Seaside Market remains among the top three-selling concepts at the stadium, Butler said.

Last season, Sportservice converted some portable carts to grab-and-go with a cooler of beer and soda, as well as hot dogs, that have worked well for quicker transactions, and will expand those setups in 2023.

“We had the most success setting those up directly across from our traditional concession stands,” Butler said. “If someone wants a hot dog and a beer, they can hit that portable, while people that want ice cream, nachos and pretzels would stand in a line that’s a little bit longer.”

On the technology front, last season Sportservice installed Zippin’s checkout-free system at one stand and is looking to expand with more locations in 2023. In addition, fans can use the Beer Me mobile ordering application within the MLB At the Ballpark app for in-seat delivery for alcoholic beverages. Tapin2 is part of the Beer Me system.

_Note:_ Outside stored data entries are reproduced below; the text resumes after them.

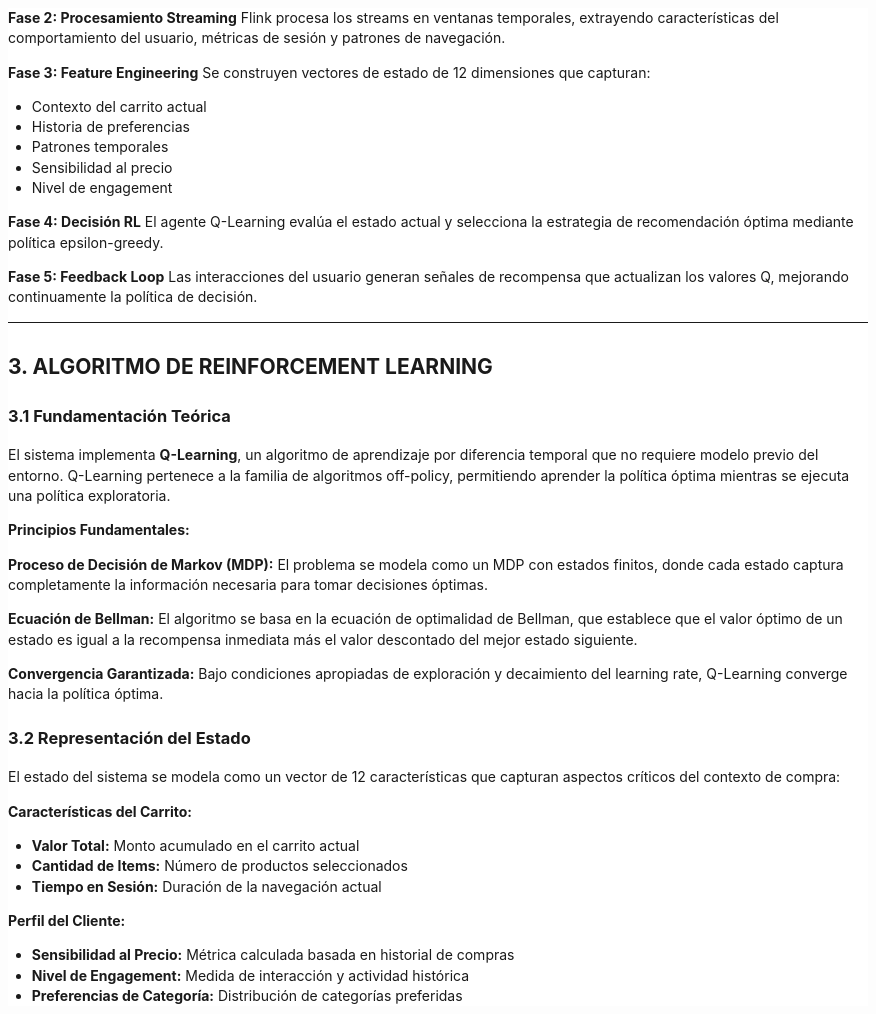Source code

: **Fase 2: Procesamiento Streaming**
Flink procesa los streams en ventanas temporales, extrayendo características del comportamiento del usuario, métricas de sesión y patrones de navegación.

**Fase 3: Feature Engineering**
Se construyen vectores de estado de 12 dimensiones que capturan:
- Contexto del carrito actual
- Historia de preferencias
- Patrones temporales
- Sensibilidad al precio
- Nivel de engagement

**Fase 4: Decisión RL**
El agente Q-Learning evalúa el estado actual y selecciona la estrategia de recomendación óptima mediante política epsilon-greedy.

**Fase 5: Feedback Loop**
Las interacciones del usuario generan señales de recompensa que actualizan los valores Q, mejorando continuamente la política de decisión.

---

## 3. ALGORITMO DE REINFORCEMENT LEARNING

### 3.1 Fundamentación Teórica

El sistema implementa **Q-Learning**, un algoritmo de aprendizaje por diferencia temporal que no requiere modelo previo del entorno. Q-Learning pertenece a la familia de algoritmos off-policy, permitiendo aprender la política óptima mientras se ejecuta una política exploratoria.

**Principios Fundamentales:**

**Proceso de Decisión de Markov (MDP):**
El problema se modela como un MDP con estados finitos, donde cada estado captura completamente la información necesaria para tomar decisiones óptimas.

**Ecuación de Bellman:**
El algoritmo se basa en la ecuación de optimalidad de Bellman, que establece que el valor óptimo de un estado es igual a la recompensa inmediata más el valor descontado del mejor estado siguiente.

**Convergencia Garantizada:**
Bajo condiciones apropiadas de exploración y decaimiento del learning rate, Q-Learning converge hacia la política óptima.

### 3.2 Representación del Estado

El estado del sistema se modela como un vector de 12 características que capturan aspectos críticos del contexto de compra:

**Características del Carrito:**
- **Valor Total:** Monto acumulado en el carrito actual
- **Cantidad de Items:** Número de productos seleccionados
- **Tiempo en Sesión:** Duración de la navegación actual

**Perfil del Cliente:**
- **Sensibilidad al Precio:** Métrica calculada basada en historial de compras
- **Nivel de Engagement:** Medida de interacción y actividad histórica
- **Preferencias de Categoría:** Distribución de categorías preferidas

Overall, mobile ordering at Petco Park remains a tiny percentage of transactions, a trend that hasn’t gained much traction coming out of the pandemic, according to teams and their food providers. In San Diego, the bulk of transactions still occur at traditional stands, Butler said.

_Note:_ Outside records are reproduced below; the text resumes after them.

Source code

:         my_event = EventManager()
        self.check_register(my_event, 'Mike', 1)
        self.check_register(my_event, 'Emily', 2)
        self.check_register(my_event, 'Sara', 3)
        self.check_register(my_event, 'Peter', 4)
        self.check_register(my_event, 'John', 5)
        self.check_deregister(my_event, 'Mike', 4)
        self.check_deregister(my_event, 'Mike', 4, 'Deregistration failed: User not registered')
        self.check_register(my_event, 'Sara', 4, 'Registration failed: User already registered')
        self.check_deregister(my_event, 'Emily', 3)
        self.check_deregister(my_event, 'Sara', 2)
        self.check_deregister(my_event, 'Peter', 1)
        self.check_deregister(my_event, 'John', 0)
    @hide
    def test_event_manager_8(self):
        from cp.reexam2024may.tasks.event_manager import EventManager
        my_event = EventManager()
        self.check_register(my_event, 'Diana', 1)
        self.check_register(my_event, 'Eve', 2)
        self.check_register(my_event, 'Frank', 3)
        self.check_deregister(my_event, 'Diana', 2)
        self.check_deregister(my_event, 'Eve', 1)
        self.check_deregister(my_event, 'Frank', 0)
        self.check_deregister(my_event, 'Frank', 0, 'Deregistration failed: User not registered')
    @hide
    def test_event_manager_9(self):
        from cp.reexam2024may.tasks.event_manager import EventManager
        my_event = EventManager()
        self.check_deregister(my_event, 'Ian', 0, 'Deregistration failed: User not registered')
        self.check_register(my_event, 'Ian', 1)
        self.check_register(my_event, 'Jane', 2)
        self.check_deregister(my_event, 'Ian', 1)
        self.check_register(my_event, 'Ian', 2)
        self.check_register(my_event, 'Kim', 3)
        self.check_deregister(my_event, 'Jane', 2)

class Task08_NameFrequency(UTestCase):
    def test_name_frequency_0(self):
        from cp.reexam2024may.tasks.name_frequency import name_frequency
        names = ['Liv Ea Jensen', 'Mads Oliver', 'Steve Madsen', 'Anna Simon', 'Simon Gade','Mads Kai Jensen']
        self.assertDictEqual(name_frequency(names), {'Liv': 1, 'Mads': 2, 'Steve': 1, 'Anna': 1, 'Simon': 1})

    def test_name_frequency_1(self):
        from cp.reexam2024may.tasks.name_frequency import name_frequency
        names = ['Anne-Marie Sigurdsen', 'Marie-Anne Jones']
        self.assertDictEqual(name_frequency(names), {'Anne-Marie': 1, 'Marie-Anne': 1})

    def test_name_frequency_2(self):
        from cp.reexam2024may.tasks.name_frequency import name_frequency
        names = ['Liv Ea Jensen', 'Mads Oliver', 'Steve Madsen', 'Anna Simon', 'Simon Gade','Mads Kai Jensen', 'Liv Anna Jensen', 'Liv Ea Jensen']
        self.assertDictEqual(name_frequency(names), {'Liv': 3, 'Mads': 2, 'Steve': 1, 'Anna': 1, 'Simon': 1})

“The variety of food that we offer at our venues is significant and people like to shop and see what’s available and they’re OK leaving their seats for a bit to find a particular food item they might be seeking out,” said Shawn Mattox, Sportservice’s vice president of operations. “Our partners have always done a great job, whether it’s through technology or TV, to keep the connection with what’s happening on the field while people shop.”

On the retail side, Sportservice is in the early stages of improving traffic flow at the team store on the ground floor of the Western Metals Building, a 114-year-old structure in left field that was incorporated into the original ballpark design. The team store is another part of Petco Park that hasn’t really been touched over the past 20 years, Momberg said.

The upcoming remodel, a two-year project starting this season, should help resolve long wait times in terms of the sheer number of people making transactions in the team store, Butler said. The challenge is to make those adjustments without touching the exterior doors and walls protected under historic landmark status.

Any changes to the interior must be approved by the city and the exterior is hand-off, he said.

“There are ways we can continue to provide softer elements in the team store to give it a modern touch while being respectful of the history and how it can be incorporated organically without taking away from it,” Momberg said. “Our intention is to breathe some new life into it to make it as nice as the rest of the ballpark.”